Real Numbers to Complex?!

Since x can only be a non-zero real number we can solve this with simple but clever casework:

Case 1: (0 < x)

Case 2: (0 > x)

Case 3: (1 > x > 0)

In this three cases, if we substitute we get a non-zero real number, however for case 4, we get two subcases which vary on the parity of x’s in the equation:

Case 4: (0 > x > -1)

Subcase 1: (the number of x’s is even)

If the number of x’s is even, the number of x’s that are exponents will be uneven: We can define x as - $\frac{r}{p}$

The equation would be:

$\left(-\frac{r}{p}\right)^{\frac{1}{\frac{1}{\frac{1}{\left(-\frac{r}{p}\right)^{\left(-\frac{r}{p}\right)^{\left(-\frac{r}{p}\right)^{.^{.^{.}}}}}}}}}$ = $\left(-\frac{r}{p}\right)^{\frac{1}{\left(-\frac{r}{p}\right)^{.^{.^{.}}}}}$

Now, we’re elevating x to the x an indefinate amount of times, so in the case that we have an even amount of x’s (uneven amount for x’s that are part of the exponent) we can be sure that the exponent will be negative.

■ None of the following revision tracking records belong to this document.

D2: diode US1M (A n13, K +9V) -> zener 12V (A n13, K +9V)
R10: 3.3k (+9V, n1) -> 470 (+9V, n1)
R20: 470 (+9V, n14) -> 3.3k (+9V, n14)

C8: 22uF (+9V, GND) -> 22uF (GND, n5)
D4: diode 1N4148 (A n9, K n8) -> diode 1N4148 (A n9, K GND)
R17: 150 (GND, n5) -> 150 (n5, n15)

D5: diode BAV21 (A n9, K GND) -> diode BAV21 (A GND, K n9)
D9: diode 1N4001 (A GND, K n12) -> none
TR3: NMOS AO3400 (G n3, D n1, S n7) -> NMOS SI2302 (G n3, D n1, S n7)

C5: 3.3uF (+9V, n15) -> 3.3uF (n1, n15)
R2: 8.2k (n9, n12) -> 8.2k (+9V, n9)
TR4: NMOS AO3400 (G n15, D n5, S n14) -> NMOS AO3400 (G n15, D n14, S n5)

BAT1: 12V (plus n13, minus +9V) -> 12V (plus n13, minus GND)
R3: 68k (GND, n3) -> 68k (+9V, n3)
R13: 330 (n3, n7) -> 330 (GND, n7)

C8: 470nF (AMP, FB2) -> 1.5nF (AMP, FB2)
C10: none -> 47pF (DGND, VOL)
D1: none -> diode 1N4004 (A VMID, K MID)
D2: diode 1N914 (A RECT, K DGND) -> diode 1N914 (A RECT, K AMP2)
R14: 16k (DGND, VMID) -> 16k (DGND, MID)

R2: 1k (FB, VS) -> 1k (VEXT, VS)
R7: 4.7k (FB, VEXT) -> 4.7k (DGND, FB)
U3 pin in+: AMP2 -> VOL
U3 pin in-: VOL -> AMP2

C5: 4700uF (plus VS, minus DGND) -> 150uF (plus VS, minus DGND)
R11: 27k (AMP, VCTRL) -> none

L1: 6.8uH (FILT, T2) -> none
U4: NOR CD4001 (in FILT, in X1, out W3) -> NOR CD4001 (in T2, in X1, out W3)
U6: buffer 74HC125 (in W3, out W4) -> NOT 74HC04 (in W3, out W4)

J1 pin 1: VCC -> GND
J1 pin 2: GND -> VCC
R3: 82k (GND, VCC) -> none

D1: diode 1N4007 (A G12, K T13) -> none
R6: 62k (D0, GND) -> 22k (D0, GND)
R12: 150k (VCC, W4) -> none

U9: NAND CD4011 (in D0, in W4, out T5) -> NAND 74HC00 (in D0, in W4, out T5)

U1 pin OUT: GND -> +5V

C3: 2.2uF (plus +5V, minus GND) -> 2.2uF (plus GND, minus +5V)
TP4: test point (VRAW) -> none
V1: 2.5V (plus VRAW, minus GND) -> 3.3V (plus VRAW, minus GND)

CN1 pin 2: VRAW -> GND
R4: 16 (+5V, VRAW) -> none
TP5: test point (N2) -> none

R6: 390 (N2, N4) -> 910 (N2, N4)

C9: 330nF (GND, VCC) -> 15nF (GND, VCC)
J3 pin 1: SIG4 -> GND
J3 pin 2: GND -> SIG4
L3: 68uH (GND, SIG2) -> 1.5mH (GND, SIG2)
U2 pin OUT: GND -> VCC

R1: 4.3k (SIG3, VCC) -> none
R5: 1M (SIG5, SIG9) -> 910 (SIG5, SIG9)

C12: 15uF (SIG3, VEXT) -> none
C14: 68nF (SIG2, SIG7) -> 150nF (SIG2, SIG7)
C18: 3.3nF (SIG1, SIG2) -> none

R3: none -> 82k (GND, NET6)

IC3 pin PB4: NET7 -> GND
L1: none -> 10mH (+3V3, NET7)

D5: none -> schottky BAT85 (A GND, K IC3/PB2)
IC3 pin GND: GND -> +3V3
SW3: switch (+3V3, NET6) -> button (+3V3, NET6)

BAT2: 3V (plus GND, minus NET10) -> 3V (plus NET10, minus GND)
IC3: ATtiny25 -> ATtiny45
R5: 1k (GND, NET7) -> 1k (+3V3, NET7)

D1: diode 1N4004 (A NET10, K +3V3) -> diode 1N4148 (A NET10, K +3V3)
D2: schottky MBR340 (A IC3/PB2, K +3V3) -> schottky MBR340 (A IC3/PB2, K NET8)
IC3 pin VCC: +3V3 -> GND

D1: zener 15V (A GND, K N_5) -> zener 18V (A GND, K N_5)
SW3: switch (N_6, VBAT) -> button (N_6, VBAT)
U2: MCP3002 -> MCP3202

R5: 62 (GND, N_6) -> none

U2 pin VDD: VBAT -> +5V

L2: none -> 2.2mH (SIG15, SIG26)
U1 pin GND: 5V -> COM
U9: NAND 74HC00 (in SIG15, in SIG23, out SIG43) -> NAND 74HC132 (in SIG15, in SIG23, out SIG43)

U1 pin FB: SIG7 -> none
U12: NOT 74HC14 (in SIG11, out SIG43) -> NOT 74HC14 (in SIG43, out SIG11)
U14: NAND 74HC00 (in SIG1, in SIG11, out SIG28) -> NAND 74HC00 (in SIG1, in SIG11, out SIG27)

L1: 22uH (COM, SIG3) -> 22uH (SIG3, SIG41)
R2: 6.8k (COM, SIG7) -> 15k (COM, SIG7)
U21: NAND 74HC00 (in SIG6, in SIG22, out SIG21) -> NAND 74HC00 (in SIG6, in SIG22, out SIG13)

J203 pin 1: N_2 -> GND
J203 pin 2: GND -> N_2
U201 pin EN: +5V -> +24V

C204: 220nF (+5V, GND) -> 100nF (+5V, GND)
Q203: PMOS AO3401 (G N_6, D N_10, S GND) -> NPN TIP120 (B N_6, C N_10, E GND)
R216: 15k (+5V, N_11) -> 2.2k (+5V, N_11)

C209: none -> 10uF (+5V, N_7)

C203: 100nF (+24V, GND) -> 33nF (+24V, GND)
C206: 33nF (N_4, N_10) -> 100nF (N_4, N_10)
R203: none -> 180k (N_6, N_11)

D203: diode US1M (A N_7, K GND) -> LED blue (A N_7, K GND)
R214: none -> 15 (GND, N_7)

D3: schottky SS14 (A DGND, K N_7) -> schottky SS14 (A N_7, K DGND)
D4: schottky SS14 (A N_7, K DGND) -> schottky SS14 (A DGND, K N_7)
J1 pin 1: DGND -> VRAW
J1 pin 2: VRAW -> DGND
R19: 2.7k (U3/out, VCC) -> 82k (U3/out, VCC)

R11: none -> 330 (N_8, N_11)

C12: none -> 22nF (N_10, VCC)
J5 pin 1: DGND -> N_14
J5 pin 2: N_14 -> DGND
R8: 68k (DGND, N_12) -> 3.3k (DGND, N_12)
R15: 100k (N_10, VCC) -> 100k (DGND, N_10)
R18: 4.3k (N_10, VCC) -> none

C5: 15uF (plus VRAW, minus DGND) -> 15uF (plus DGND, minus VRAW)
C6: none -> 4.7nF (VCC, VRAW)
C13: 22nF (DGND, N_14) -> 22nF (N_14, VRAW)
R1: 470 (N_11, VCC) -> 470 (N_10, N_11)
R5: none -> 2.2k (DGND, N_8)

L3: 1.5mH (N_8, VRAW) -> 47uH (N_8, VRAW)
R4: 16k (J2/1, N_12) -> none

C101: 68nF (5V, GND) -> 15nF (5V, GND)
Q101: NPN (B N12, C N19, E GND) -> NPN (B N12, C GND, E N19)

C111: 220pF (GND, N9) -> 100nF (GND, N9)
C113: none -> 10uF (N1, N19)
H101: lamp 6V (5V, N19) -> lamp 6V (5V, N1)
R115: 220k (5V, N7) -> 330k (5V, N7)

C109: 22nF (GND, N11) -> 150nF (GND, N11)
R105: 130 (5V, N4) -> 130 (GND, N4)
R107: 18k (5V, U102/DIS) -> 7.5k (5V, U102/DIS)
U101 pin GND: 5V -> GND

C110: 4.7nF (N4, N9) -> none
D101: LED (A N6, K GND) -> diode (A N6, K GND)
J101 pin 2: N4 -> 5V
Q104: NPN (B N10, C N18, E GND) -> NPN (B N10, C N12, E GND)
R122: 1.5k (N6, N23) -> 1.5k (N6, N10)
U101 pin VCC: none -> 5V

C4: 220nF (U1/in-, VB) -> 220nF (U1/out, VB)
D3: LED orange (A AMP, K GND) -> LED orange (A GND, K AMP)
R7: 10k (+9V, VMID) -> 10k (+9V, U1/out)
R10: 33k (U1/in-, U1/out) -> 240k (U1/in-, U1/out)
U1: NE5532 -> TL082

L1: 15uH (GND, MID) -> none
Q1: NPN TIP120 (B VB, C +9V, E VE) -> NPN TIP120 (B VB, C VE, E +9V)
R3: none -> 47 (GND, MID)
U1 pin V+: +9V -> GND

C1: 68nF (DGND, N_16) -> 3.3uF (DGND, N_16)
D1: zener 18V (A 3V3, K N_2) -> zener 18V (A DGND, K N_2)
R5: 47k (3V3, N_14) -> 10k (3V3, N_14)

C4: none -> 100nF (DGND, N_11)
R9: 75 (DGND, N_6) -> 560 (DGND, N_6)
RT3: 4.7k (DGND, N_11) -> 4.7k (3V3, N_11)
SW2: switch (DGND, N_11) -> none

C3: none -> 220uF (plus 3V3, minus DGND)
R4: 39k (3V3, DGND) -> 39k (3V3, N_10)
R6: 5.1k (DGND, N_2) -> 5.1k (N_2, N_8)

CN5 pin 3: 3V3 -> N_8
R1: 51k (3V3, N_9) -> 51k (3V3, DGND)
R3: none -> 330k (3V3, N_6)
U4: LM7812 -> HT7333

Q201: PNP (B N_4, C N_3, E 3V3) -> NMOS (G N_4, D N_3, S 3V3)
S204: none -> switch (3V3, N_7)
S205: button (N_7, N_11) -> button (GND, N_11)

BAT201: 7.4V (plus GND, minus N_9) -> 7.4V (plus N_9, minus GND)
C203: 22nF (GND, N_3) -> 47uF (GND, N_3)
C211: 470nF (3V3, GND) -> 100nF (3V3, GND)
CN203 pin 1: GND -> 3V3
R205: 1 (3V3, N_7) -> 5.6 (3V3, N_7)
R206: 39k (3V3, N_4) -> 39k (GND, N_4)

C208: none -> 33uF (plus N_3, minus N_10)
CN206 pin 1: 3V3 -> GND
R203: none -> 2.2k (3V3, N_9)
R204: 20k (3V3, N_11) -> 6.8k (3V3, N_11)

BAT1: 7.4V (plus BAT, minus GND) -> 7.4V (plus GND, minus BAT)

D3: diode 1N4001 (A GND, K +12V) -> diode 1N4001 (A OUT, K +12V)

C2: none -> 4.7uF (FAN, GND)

Now let’s define $\left(-\frac{r}{p}\right)^{.^{.^{.}}}$ as $-\frac{h}{k}$ (Note: It’s kept keep it as a rational term, because every power of a fraction whose denominator is different to one is another fraction, and it’s negative because when we elevate a negative base to an uneven power it will remain negative, also, when we elevate an uneven number to an uneven power we get another uneven number).

Finally, we can say

$\left(-\frac{r}{p}\right)^{\frac{1}{\left(-\frac{r}{p}\right)^{.^{.^{.}}}}}$ = $\left(-\frac{r}{p}\right)^{\frac{1}{-\frac{h}{k}}}$ = $\left(-\frac{r}{p}\right)^{-\frac{k}{h}}$ This can be rewritten as:

$\sqrt[h]{\left(-\frac{r}{p}\right)^{-k}}$ = $\sqrt[h]{\left(-\frac{p}{r}\right)^{k}}$

Here we can see that a complex number is possible, especifically when k is an odd number. $\Box$